=== Task inputs ===

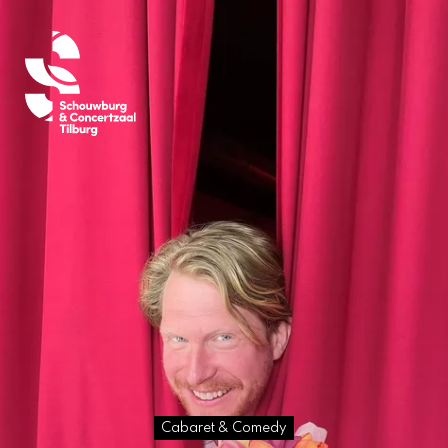
Cabaret & Comedy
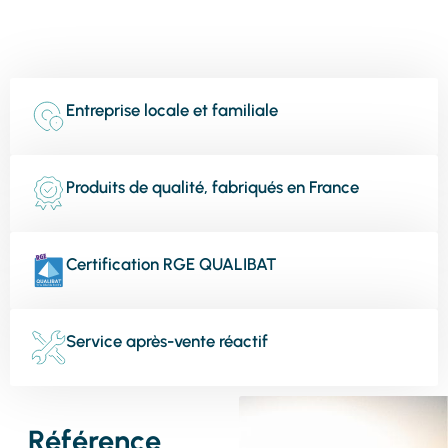
Entreprise locale et familiale
Produits de qualité, fabriqués en France
Certification RGE QUALIBAT
Service après-vente réactif
Référence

===

• **Task to complete**: Would it be possible to give the material above again exactly, with the pictures left out?

• **Answer to the problem**:
Cabaret & Comedy
Entreprise locale et familiale
Produits de qualité, fabriqués en France
Certification RGE QUALIBAT
Service après-vente réactif
Référence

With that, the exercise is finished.